PROBLEM DETAILS: Output the part of the WCT Holdings news note from "Comments  After a" up to and including "next three years.", copied word for word.

Kenanga Research & Investment

WCT Holdings Bhd - Bagged RAPID Infra Works

kiasutrader
Publish date: Wed, 23 Jul 2014, 09:46 AM

News  WCT Holdings Bhd (WCT) announced yesterday that it has accepted a Letter of Award (LOA) from Petronas Refinery and Petrochemical Corporation Sdn Bhd to undertake “Common Construction Access and Permanent Roads” project within the RAPID Site at Pengerang, Johor. The contract is worth RM341.9m.

Comments  After a dry period of more than six months, WCT has secured its first job for 2014. We estimate this project will boost its current orderbook to RM2.1b which will provide the group earnings visibility for the next three years.

 Assuming pre-tax margin of 9%, and about 3 years to complete, this project will contribute RM7.7m per annum to the group’s bottomline until 2017.

RECORD SET:
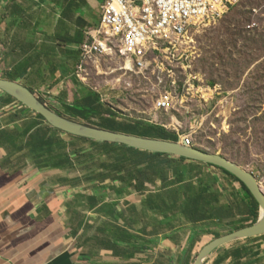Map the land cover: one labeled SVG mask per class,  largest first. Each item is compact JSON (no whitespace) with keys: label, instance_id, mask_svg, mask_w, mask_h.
<instances>
[{"label":"crops","instance_id":"obj_1","mask_svg":"<svg viewBox=\"0 0 264 264\" xmlns=\"http://www.w3.org/2000/svg\"><path fill=\"white\" fill-rule=\"evenodd\" d=\"M106 1L0 0V79L51 107L45 88L77 82ZM43 70L41 81L34 74ZM100 144L53 128L0 91V264H194L207 244L252 222L251 198L220 169L167 157L161 174L129 181ZM238 248L224 245L204 263L235 264Z\"/></svg>","mask_w":264,"mask_h":264},{"label":"rangeland","instance_id":"obj_2","mask_svg":"<svg viewBox=\"0 0 264 264\" xmlns=\"http://www.w3.org/2000/svg\"><path fill=\"white\" fill-rule=\"evenodd\" d=\"M191 38L192 46L176 51L174 63L161 60L156 73H126L124 63L111 58L90 62L81 73L75 68V78L127 122L145 121L178 134L181 141L190 139L192 147L247 170L264 192V0H240L220 19L193 30ZM44 74L36 71L34 76L41 80ZM13 78L21 80L16 73ZM60 82L65 84L46 87L44 98L68 114L59 100L77 94L81 101L88 91L80 94L77 82ZM166 93L174 95L177 108L158 111L157 102ZM163 245L160 249L168 251ZM237 246L264 252V238L228 244ZM250 258L248 253L243 262Z\"/></svg>","mask_w":264,"mask_h":264},{"label":"built area","instance_id":"obj_3","mask_svg":"<svg viewBox=\"0 0 264 264\" xmlns=\"http://www.w3.org/2000/svg\"><path fill=\"white\" fill-rule=\"evenodd\" d=\"M239 1L107 0L99 27L88 32V41L82 47L80 73L90 62L111 58L121 60L126 73H156L161 70V60L174 63L176 51L181 53L192 46L193 30L220 19ZM194 90L191 86L192 94ZM175 108L172 93L160 97L156 107L163 112ZM185 143L191 146L190 140Z\"/></svg>","mask_w":264,"mask_h":264},{"label":"water","instance_id":"obj_4","mask_svg":"<svg viewBox=\"0 0 264 264\" xmlns=\"http://www.w3.org/2000/svg\"><path fill=\"white\" fill-rule=\"evenodd\" d=\"M0 91L8 94L36 114L42 116L53 128L70 136L99 143L125 146L130 149L150 154L185 159L187 161L218 168L237 177L248 188L259 203V219L254 225L245 227L223 237H219L207 244L201 250L194 264H206L204 263L206 258L216 249L224 245L234 241L264 235V193L260 188L258 180L251 173L247 172V170L242 169L223 156L207 153L194 147H188L182 142L174 143L135 137L75 122L52 110L47 104L42 102L34 92L17 82L0 79Z\"/></svg>","mask_w":264,"mask_h":264},{"label":"trees","instance_id":"obj_5","mask_svg":"<svg viewBox=\"0 0 264 264\" xmlns=\"http://www.w3.org/2000/svg\"><path fill=\"white\" fill-rule=\"evenodd\" d=\"M82 40L84 41V38ZM15 80L17 79H14V81ZM77 83L80 84L78 85V87L82 89L80 94L82 93L83 89L87 90L88 94L85 95L81 99V101H76L74 104H70L68 102L62 103L63 107H65V109L67 110L68 114H65L55 109L53 106H51L50 108L55 112H57L58 114H60L61 116H64L70 120H73L81 124L90 125L92 127L100 128L106 131L131 135L135 137L147 138V139L162 140V141H168L174 143L180 142V136L178 134L174 132H170L162 127L153 126L145 121H137L133 123L127 122L126 120H124V117L122 115H120L113 109L106 106L102 102L100 96L97 93H94L88 90L86 87H83L81 82H79L78 80ZM42 102L47 104V102L43 99ZM40 118L46 121L42 116H40ZM100 145L106 147V149L110 148L109 149L110 157L112 158V164L114 169L122 170V171H124L125 169L129 170L127 174L129 181L137 179L139 180L140 183L141 182L144 183V181L147 179L151 180V176H150L151 172L155 169H157L159 174H161V169H160L161 164L159 163L160 161L158 160L167 158V156L164 155L141 152L138 150L127 148L125 146L111 145V144H100ZM180 161L185 162L186 160L180 159ZM141 167L144 169H141ZM222 172L227 176L232 177L236 181H239L237 177L232 176L231 174L223 170ZM240 183L242 184V188L247 192V194L252 200V207L250 208L249 211L250 212L249 218L252 219L251 220L252 222L250 224L248 223L249 226H251L254 225L259 219L260 206L257 200L255 199V197L248 190V188L241 181ZM197 201L198 198L192 201L189 198L187 199V203L189 204V206L193 205ZM198 213H199L198 211H196L195 213V211L192 210L190 219L195 221L198 218ZM217 217L219 223H224V214L222 211L220 212V214L217 212ZM242 228H245V224L243 223H241V225L238 228H236V230H240ZM232 252L236 256L235 264H244V263L264 264V252L260 250L250 251L249 248L247 247H243V248L241 247ZM248 253H251L250 260L243 262V260L247 258ZM229 256L227 254L225 258H228Z\"/></svg>","mask_w":264,"mask_h":264},{"label":"clouds","instance_id":"obj_6","mask_svg":"<svg viewBox=\"0 0 264 264\" xmlns=\"http://www.w3.org/2000/svg\"><path fill=\"white\" fill-rule=\"evenodd\" d=\"M185 140H187V138H185V139H183L182 141H181V139H180V141L183 143V144H185L186 145V143H185ZM188 140H190V139H188ZM191 141V140H190ZM187 146V145H186ZM188 147H192V142H191V146H188ZM168 157V156H167ZM173 158V157H172ZM179 159V158H178ZM201 164V163H200ZM208 166V165H207ZM259 215H260V212H259Z\"/></svg>","mask_w":264,"mask_h":264},{"label":"bare ground","instance_id":"obj_7","mask_svg":"<svg viewBox=\"0 0 264 264\" xmlns=\"http://www.w3.org/2000/svg\"><path fill=\"white\" fill-rule=\"evenodd\" d=\"M128 67H130V66H128ZM261 188V187H260ZM262 190V189H261ZM263 192V191H262ZM264 193V192H263Z\"/></svg>","mask_w":264,"mask_h":264},{"label":"flooded vegetation","instance_id":"obj_8","mask_svg":"<svg viewBox=\"0 0 264 264\" xmlns=\"http://www.w3.org/2000/svg\"><path fill=\"white\" fill-rule=\"evenodd\" d=\"M255 238V237H254Z\"/></svg>","mask_w":264,"mask_h":264}]
</instances>
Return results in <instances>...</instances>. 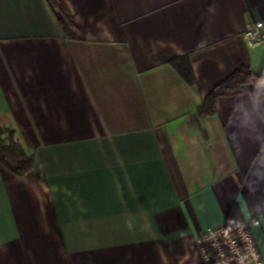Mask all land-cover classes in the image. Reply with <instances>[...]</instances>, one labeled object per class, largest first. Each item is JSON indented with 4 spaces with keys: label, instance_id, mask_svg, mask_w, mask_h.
I'll use <instances>...</instances> for the list:
<instances>
[{
    "label": "crops",
    "instance_id": "crops-1",
    "mask_svg": "<svg viewBox=\"0 0 264 264\" xmlns=\"http://www.w3.org/2000/svg\"><path fill=\"white\" fill-rule=\"evenodd\" d=\"M63 2L69 32L49 0H0V120L35 156L0 164V264H205L208 226L252 218L264 256V93L198 112L264 75L243 37L264 0Z\"/></svg>",
    "mask_w": 264,
    "mask_h": 264
},
{
    "label": "trees",
    "instance_id": "trees-1",
    "mask_svg": "<svg viewBox=\"0 0 264 264\" xmlns=\"http://www.w3.org/2000/svg\"><path fill=\"white\" fill-rule=\"evenodd\" d=\"M60 23L66 31L76 29L75 22L63 0H49ZM177 72L189 83L195 84V77L187 58L172 62ZM264 75L252 72L248 67H240L219 84L198 108L201 117L212 116L216 112V101L220 97L243 94L258 96L264 93V86H256L254 81ZM34 154H27L16 137V131L0 120V164L16 176H25L34 169Z\"/></svg>",
    "mask_w": 264,
    "mask_h": 264
},
{
    "label": "built area",
    "instance_id": "built-area-1",
    "mask_svg": "<svg viewBox=\"0 0 264 264\" xmlns=\"http://www.w3.org/2000/svg\"><path fill=\"white\" fill-rule=\"evenodd\" d=\"M251 48L264 45V23L247 25L243 35ZM259 218L233 224L211 225L197 239L205 264H264V256L257 243L254 229Z\"/></svg>",
    "mask_w": 264,
    "mask_h": 264
},
{
    "label": "clouds",
    "instance_id": "clouds-1",
    "mask_svg": "<svg viewBox=\"0 0 264 264\" xmlns=\"http://www.w3.org/2000/svg\"><path fill=\"white\" fill-rule=\"evenodd\" d=\"M260 83H261V84H264V78H261Z\"/></svg>",
    "mask_w": 264,
    "mask_h": 264
}]
</instances>
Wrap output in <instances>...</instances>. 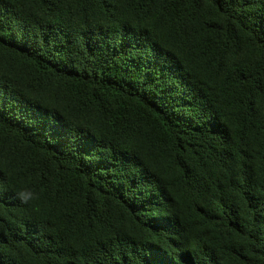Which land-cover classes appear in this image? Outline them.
Listing matches in <instances>:
<instances>
[{
    "label": "trees",
    "instance_id": "trees-1",
    "mask_svg": "<svg viewBox=\"0 0 264 264\" xmlns=\"http://www.w3.org/2000/svg\"><path fill=\"white\" fill-rule=\"evenodd\" d=\"M0 264H264V0H0Z\"/></svg>",
    "mask_w": 264,
    "mask_h": 264
},
{
    "label": "clouds",
    "instance_id": "clouds-1",
    "mask_svg": "<svg viewBox=\"0 0 264 264\" xmlns=\"http://www.w3.org/2000/svg\"><path fill=\"white\" fill-rule=\"evenodd\" d=\"M19 195H20V197L23 199V200H25V201H27L29 198H30V196H31V193H19Z\"/></svg>",
    "mask_w": 264,
    "mask_h": 264
}]
</instances>
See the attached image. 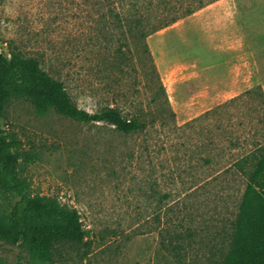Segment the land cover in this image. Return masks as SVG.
Instances as JSON below:
<instances>
[{
	"label": "rangeland",
	"instance_id": "obj_1",
	"mask_svg": "<svg viewBox=\"0 0 264 264\" xmlns=\"http://www.w3.org/2000/svg\"><path fill=\"white\" fill-rule=\"evenodd\" d=\"M215 1L0 0L1 54L39 60L82 110L114 107L147 125L145 132L123 134L52 110L39 115L24 98L7 101L0 126L19 142L20 171L32 193L80 216L82 243L62 249L56 264H212L217 258L214 247L224 238L218 234L234 217L246 183L236 164L255 142L264 143V96L258 85L233 96L223 90L227 73L198 67L211 64L216 52L224 62L228 53L244 52L214 25L222 10ZM108 9L122 19L104 24ZM181 221L197 233L178 262L170 237L184 229L176 227ZM0 261L30 264L23 242L1 240Z\"/></svg>",
	"mask_w": 264,
	"mask_h": 264
},
{
	"label": "trees",
	"instance_id": "obj_2",
	"mask_svg": "<svg viewBox=\"0 0 264 264\" xmlns=\"http://www.w3.org/2000/svg\"><path fill=\"white\" fill-rule=\"evenodd\" d=\"M103 23L120 21L122 15L108 9L101 15ZM11 98L28 100L39 115L49 111L83 122H101L118 132L131 134L145 132L147 125L139 115L124 117L114 107L89 113L78 108L71 100L64 83L48 74L34 57L0 53V120L7 101ZM19 142L0 126V241L23 242L30 264H56L62 249H76L84 235L78 212L61 205L48 196L33 194L28 180L20 171ZM25 161L31 163L32 156ZM246 179L234 217L221 243L214 247L217 258L212 264H264V143L236 164ZM176 227H184L178 222ZM196 230L184 227L174 232L170 248L174 259L182 262L181 250L192 247ZM206 238V242H211ZM0 264H14L0 261ZM17 264V263H15Z\"/></svg>",
	"mask_w": 264,
	"mask_h": 264
},
{
	"label": "crops",
	"instance_id": "obj_3",
	"mask_svg": "<svg viewBox=\"0 0 264 264\" xmlns=\"http://www.w3.org/2000/svg\"><path fill=\"white\" fill-rule=\"evenodd\" d=\"M220 1L212 2L213 5H222L221 15L214 13L216 18L220 17L216 20L212 19L216 21V23L214 21V25L225 28L221 31V34L227 32L228 44H243L244 52L242 56L237 52L236 55L234 51L233 54L228 53L227 62L223 61V53L216 52V54L213 53V59L211 57L209 59L211 64L197 62L198 67H201L204 73H217L219 76L223 72L227 73L230 82H228V87L223 90L230 92L233 96L237 95L238 90H247L253 85H258L264 96V0L243 4H221L222 1ZM204 9L199 10V14H197L205 15L206 10L204 11ZM256 44H260L259 47L262 49H257ZM234 49L237 48L234 47ZM201 97H203V94H201ZM214 98L210 97L211 100ZM210 99H205L202 104L210 101ZM254 145L256 146L254 149H256L260 144L255 142ZM233 146L235 147V145Z\"/></svg>",
	"mask_w": 264,
	"mask_h": 264
},
{
	"label": "built area",
	"instance_id": "obj_4",
	"mask_svg": "<svg viewBox=\"0 0 264 264\" xmlns=\"http://www.w3.org/2000/svg\"><path fill=\"white\" fill-rule=\"evenodd\" d=\"M0 53H1V50H0Z\"/></svg>",
	"mask_w": 264,
	"mask_h": 264
}]
</instances>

ANSWER BELOW:
Comments  After a dry period of more than six months, WCT has secured its first job for 2014. We estimate this project will boost its current orderbook to RM2.1b which will provide the group earnings visibility for the next three years.